** START DOCUMENT TEXT **
II. Analysis A. The Default Judgment
[10] A district court may order sanctions, including a default judgment, for misconduct either pursuant to Rule 37(b)(2) of the Federal Rules of Civil Procedure, which authorizes a court to assess a sanction for violation of a discovery order, or pursuant to the court’s inherent power to “protect [its] integrity and prevent abuses of the judicial process.” Shepherd, 62 F.3d at 1474. In Shea v. Donohoe Construction Company, 795 F.2d 1071 (D.C. Cir. 1986), we set forth three basic justifications that support the use of dismissal or default judgment as a sanction for misconduct. First, the court may decide that the errant party’s behavior has severely hampered the other party’s ability to present his case — in other words, that the other party “has been so prejudiced by the misconduct that it would be unfair to require him to proceed further in the case.” Id. at 1074. Second, the court may take account of the prejudice caused to the judicial system when the party’s misconduct has put “an intolerable burden on a district court by requiring the court to modify its own docket and operations in order to accommodate the delay.” Id. at 1075. And finally, the court may consider the need “to sanction conduct that is disrespectful to the court and to deter similar misconduct in the future.”[15] Id. at 1077. A sanction imposed pursuant to any of these considerations must be based on findings supported by the record. Bonds v. District of Columbia, 93 F.3d 801, 809 (D.C. Cir. 1996), cert. denied, 117 S.Ct. 2453 (1997).
** END DOCUMENT TEXT **
** START MATERIAL PROVIDED **
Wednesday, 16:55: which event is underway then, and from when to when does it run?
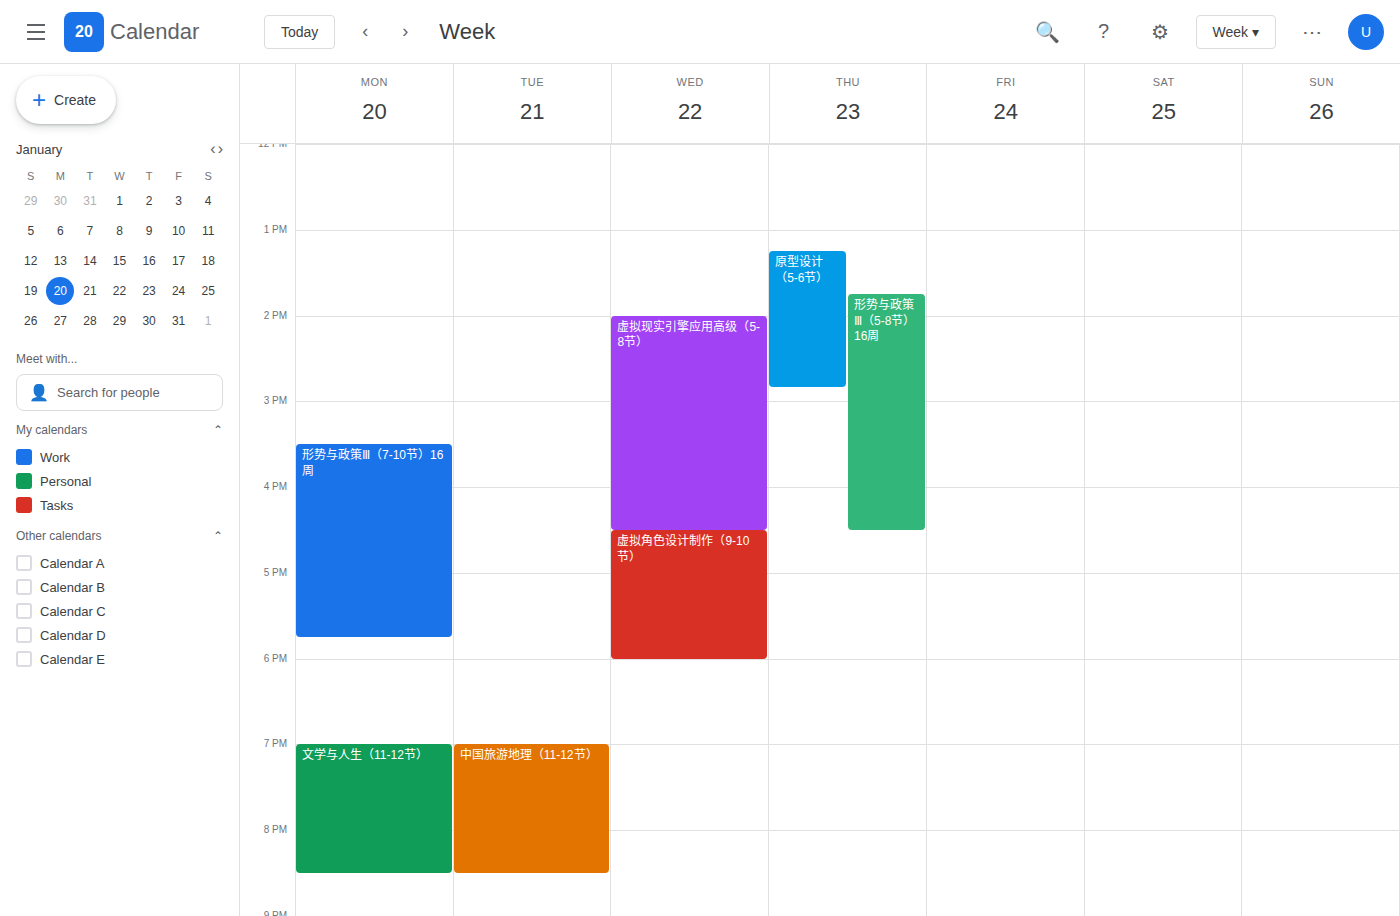
"虚拟角色设计制作（9-10节）", 16:30 to 18:00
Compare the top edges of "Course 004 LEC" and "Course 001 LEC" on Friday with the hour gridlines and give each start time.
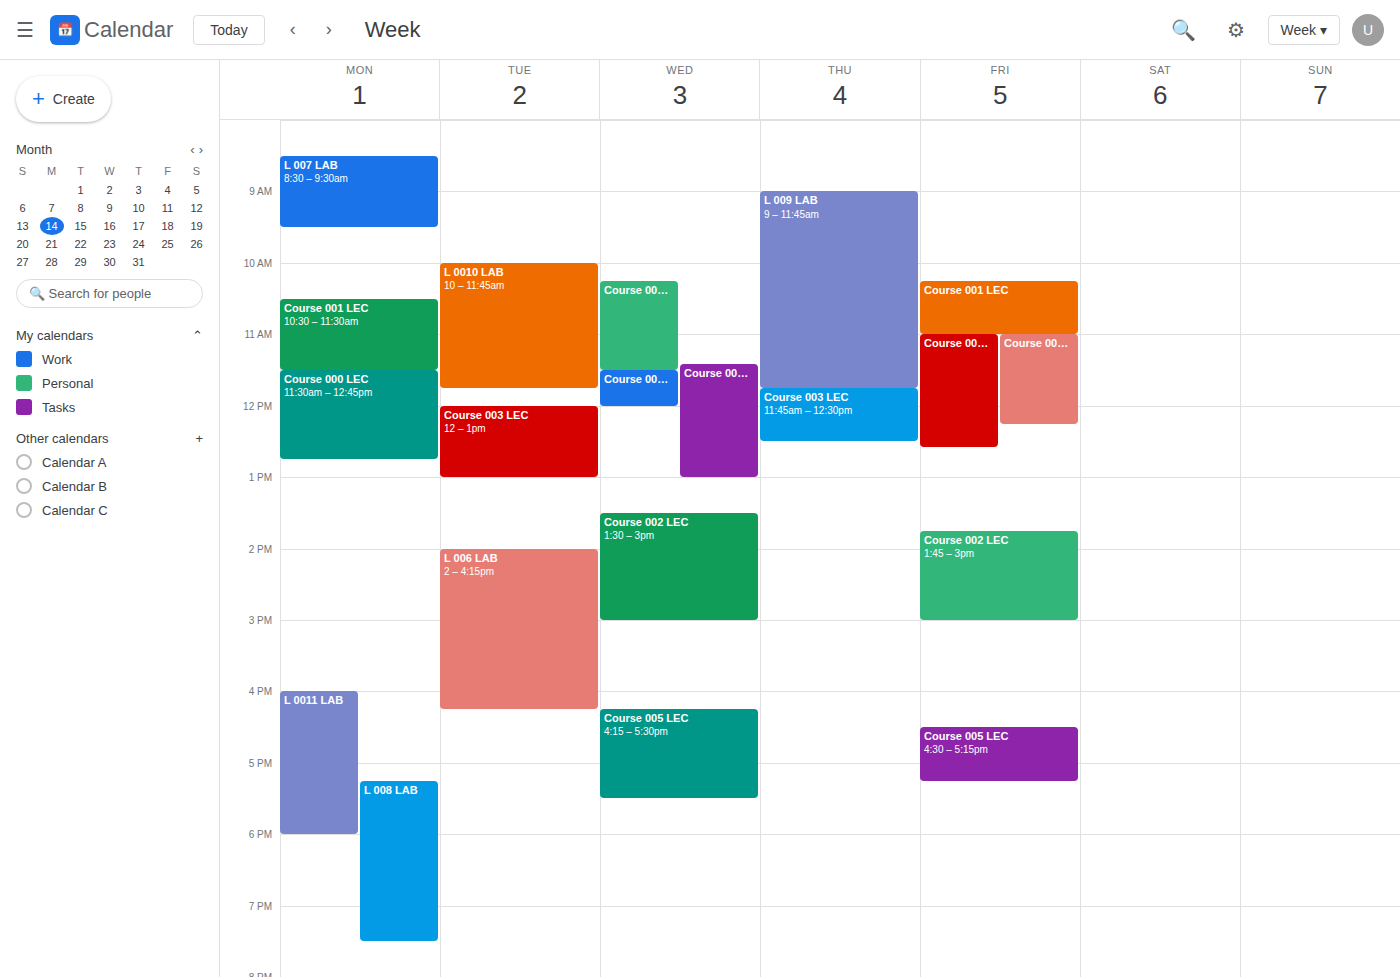
"Course 004 LEC": 11:00, exactly on the 11:00 line. "Course 001 LEC": 10:15, neither: a quarter of the way from the 10:00 line to the 11:00 line.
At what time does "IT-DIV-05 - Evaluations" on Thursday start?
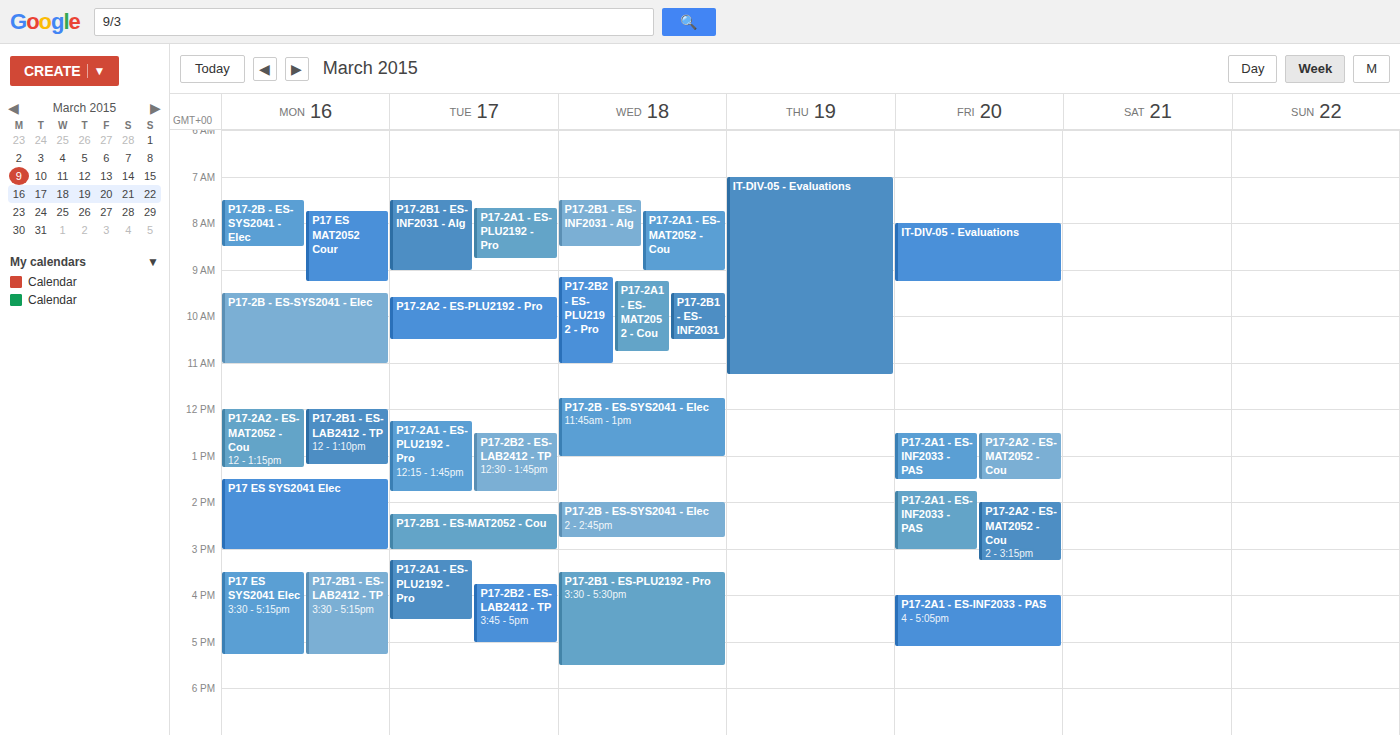
7:00 AM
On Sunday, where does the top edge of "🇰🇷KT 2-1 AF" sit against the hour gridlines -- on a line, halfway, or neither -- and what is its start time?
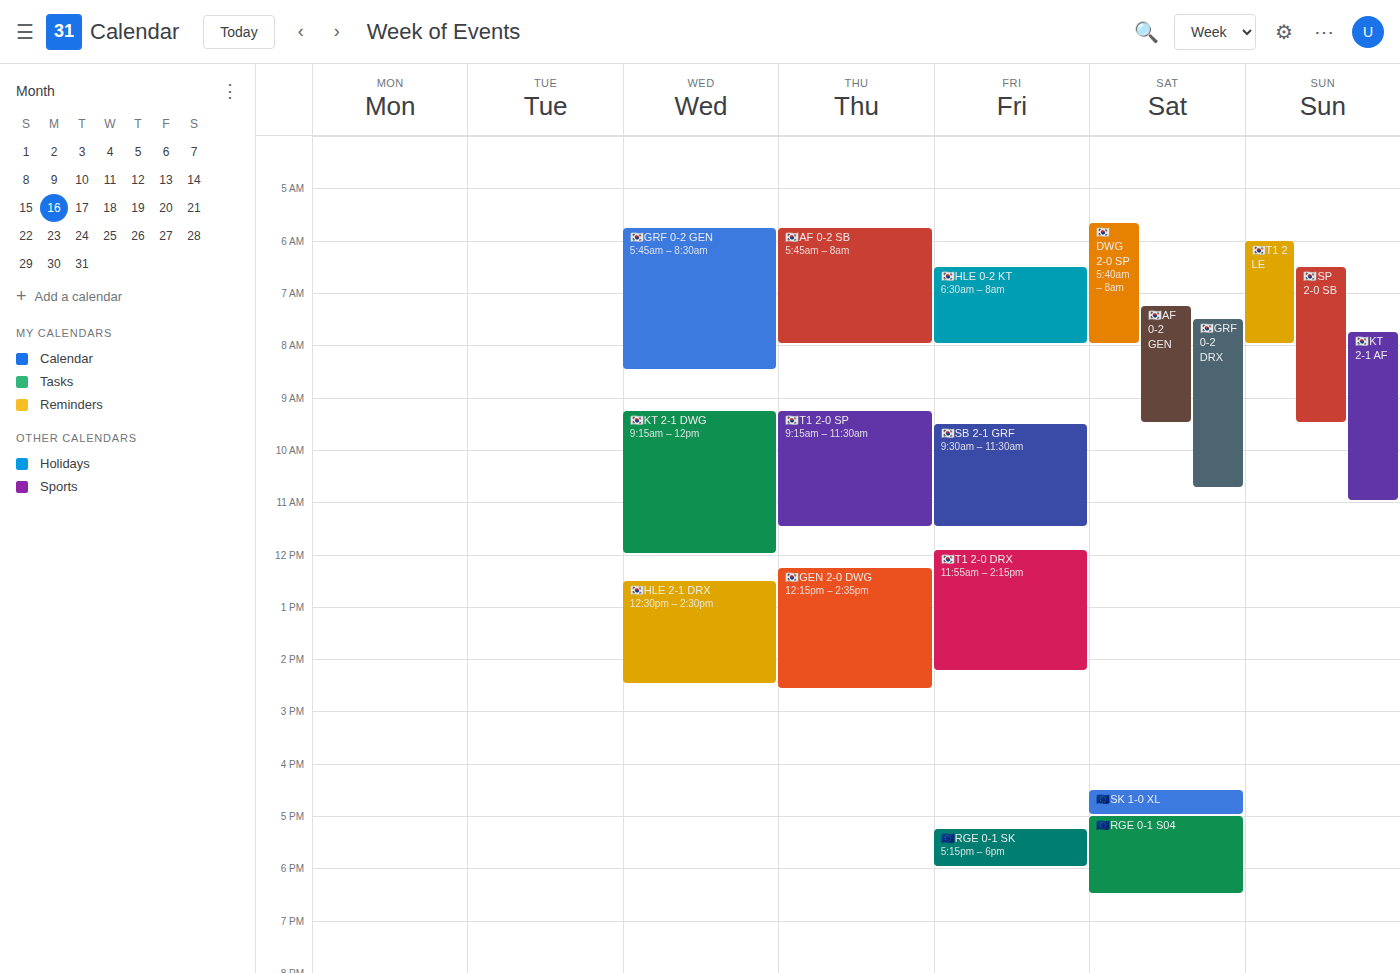
7:45 AM -- neither: three quarters of the way from the 7 AM line to the 8 AM line.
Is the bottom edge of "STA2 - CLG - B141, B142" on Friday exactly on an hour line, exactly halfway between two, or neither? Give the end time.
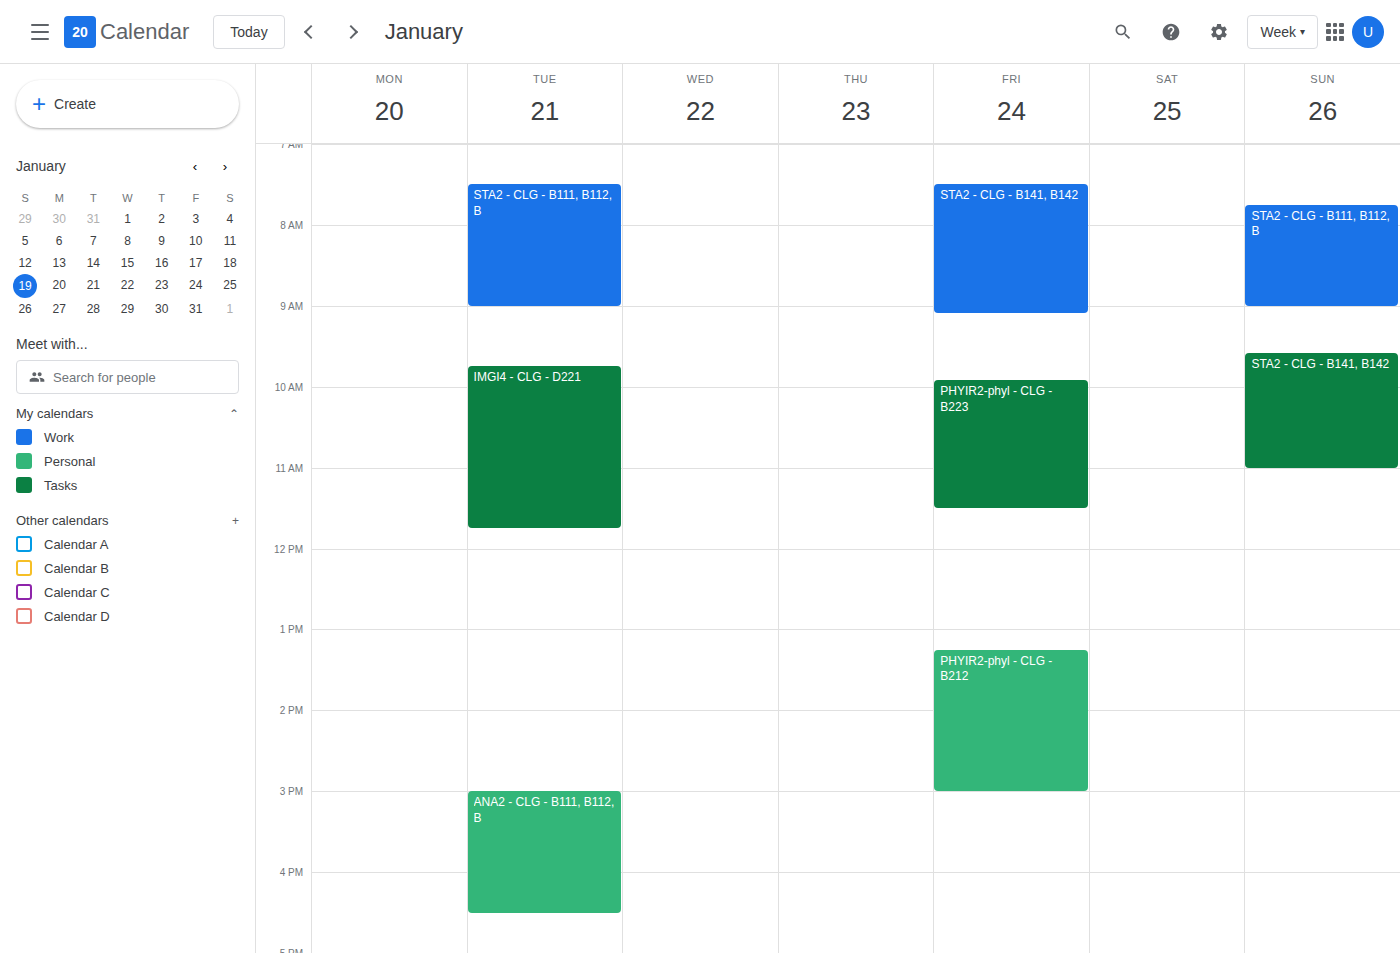
09:05 -- neither: 5 minutes below the 09:00 line and 55 minutes above the 10:00 line.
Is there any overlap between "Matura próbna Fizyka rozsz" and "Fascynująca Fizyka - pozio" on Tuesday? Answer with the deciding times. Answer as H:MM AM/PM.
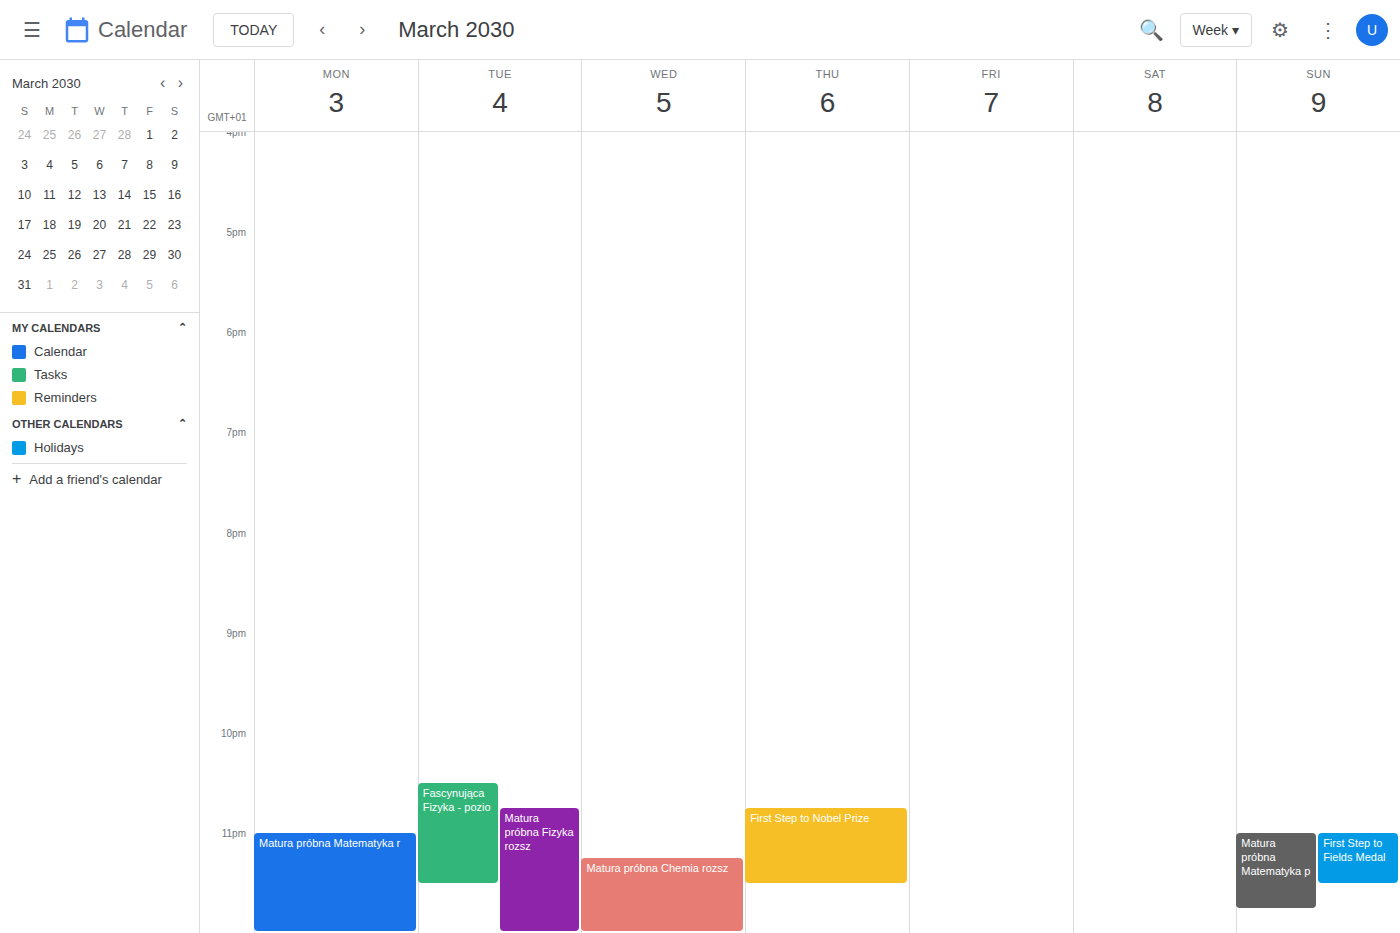
"Matura próbna Fizyka rozsz" starts at 10:45 PM, before "Fascynująca Fizyka - pozio" ends at 11:30 PM -- they overlap.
** END MATERIAL PROVIDED **
§ **GIVEN EXERCISE**
List every case cited by name in the passage on default judgment. The lines come from a different source than the passage on default judgment.

§ **FINISHED EXERCISE**
- Shepherd
- Shea v. Donohoe Construction Company
- Bonds v. District of Columbia